Studio album by Gaither Vocal Band
- Released: September 8, 2009
- Genre: Southern gospel
- Label: Spring Hill Music Group
- Producer: David Phelps, Bill Gaither

Gaither Vocal Band chronology
| Christmas Gaither Vocal Band Style (2008) | Reunited (2009) | Better Day (2010) |

= Reunited (Gaither Vocal Band album) =

Reunited is an album from contemporary Christian, southern gospel group Gaither Vocal Band.
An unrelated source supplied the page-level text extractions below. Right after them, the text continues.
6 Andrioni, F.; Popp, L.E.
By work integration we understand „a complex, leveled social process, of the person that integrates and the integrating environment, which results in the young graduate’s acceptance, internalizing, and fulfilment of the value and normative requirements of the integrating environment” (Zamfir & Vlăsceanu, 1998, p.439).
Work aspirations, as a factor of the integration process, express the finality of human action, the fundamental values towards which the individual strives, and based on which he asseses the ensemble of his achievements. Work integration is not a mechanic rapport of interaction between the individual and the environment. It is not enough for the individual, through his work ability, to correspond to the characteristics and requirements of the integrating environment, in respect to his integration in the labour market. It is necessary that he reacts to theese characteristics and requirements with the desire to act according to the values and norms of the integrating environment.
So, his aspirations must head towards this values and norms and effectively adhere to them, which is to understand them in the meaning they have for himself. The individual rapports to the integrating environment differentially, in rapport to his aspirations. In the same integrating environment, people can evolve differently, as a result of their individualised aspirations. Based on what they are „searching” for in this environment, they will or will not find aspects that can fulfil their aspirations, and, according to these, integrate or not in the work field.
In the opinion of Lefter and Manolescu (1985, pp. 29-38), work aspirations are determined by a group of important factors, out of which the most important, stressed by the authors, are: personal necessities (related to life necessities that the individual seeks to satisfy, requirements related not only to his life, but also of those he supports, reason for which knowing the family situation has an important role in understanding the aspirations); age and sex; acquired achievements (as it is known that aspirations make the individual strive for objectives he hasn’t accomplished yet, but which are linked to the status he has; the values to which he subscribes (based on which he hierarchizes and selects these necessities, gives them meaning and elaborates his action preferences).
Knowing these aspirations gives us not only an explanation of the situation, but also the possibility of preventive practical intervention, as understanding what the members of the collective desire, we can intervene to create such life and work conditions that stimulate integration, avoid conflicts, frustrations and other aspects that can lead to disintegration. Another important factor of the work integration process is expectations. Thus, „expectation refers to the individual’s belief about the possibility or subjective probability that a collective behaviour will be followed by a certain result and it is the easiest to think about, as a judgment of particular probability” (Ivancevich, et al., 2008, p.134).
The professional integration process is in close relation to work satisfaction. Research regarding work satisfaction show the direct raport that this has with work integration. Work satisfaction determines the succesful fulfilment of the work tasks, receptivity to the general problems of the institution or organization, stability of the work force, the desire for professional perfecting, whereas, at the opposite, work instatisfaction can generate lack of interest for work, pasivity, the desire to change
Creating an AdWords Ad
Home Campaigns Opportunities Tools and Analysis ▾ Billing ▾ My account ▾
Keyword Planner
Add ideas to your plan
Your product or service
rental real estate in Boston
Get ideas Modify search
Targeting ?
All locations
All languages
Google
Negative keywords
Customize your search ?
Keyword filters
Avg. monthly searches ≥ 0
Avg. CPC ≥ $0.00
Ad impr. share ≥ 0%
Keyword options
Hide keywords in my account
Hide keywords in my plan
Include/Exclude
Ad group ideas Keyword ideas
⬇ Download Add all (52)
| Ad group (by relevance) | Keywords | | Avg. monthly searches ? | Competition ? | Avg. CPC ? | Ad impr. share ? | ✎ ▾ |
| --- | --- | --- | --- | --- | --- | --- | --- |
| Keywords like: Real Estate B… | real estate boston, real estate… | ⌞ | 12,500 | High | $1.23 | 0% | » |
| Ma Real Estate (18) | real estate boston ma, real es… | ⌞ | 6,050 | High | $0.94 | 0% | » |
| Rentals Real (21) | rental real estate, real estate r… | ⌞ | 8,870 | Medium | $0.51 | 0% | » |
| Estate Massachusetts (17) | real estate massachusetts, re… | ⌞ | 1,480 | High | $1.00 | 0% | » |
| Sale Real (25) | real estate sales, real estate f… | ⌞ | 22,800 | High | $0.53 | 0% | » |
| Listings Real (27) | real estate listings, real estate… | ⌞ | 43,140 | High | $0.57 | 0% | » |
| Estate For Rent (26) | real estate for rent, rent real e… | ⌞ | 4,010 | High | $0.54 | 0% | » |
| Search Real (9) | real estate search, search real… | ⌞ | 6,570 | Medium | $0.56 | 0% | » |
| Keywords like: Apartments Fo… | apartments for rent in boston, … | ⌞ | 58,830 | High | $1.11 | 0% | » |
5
The album was released on September 8, 2009. The album reunites Bill Gaither with singers David Phelps, Wes Hampton, Michael English, and Mark Lowry.

Professional ratings
Review scores
| Source | Rating |
| AllMusic | (?) |

==Track listing==
1. "I Believe In A Hill Called Mount Calvary" – 3:26
2. "It Is Finished" – 5:46
3. "Loving God, Loving Each Other" – 5:28
4. "He Touched Me" – 3:11
5. "Because He Lives" – 3:36
6. "I'm Free" – 3:30
7. "I Am Loved" – 5:16
8. "The King Is Coming" – 5:15
9. "Sinner Saved By Grace" – 5:32
10. "Worthy The Lamb" – 5:06
11. "The Church Triumphant" – 5:23
12. "These Are They" – 5:07
13. "There's Something About That Name" (Live version) – 4:17

==DVD track listing==
1. "Alpha And Omega"
2. "At The Cross"
3. "The Love Of God"
4. "When He Blest My Soul"
5. "Journey To The Sky"
6. "Nessun Dorma"
7. "Not Gonna Worry"
8. "Dueling Pianos Medley" (featuring Gordon Mote, Christopher Phillips)
9. "He Touched Me"
10. "The Three Bells" (featuring The Isaacs, Bill Gaither)
11. "I Will Praise Him" (featuring The Isaacs)
12. "There’s Something About That Name" (narrative by Gloria Gaither)
13. "Lord, Feed Your Children"
14. "Mary, Did You Know?"
15. "Worthy The Lamb"

==Awards==

At the 41st GMA Dove Awards, Reunited won a Dove Award for Southern Gospel Album of the Year. Also, the song "Because He Lives" was nominated for Southern Gospel Recorded Song of the Year.

==Chart performance==

The album peaked at No. 67 on Billboard 200 and No. 3 on Billboard's Christian Albums. It spent 45 weeks on the charts.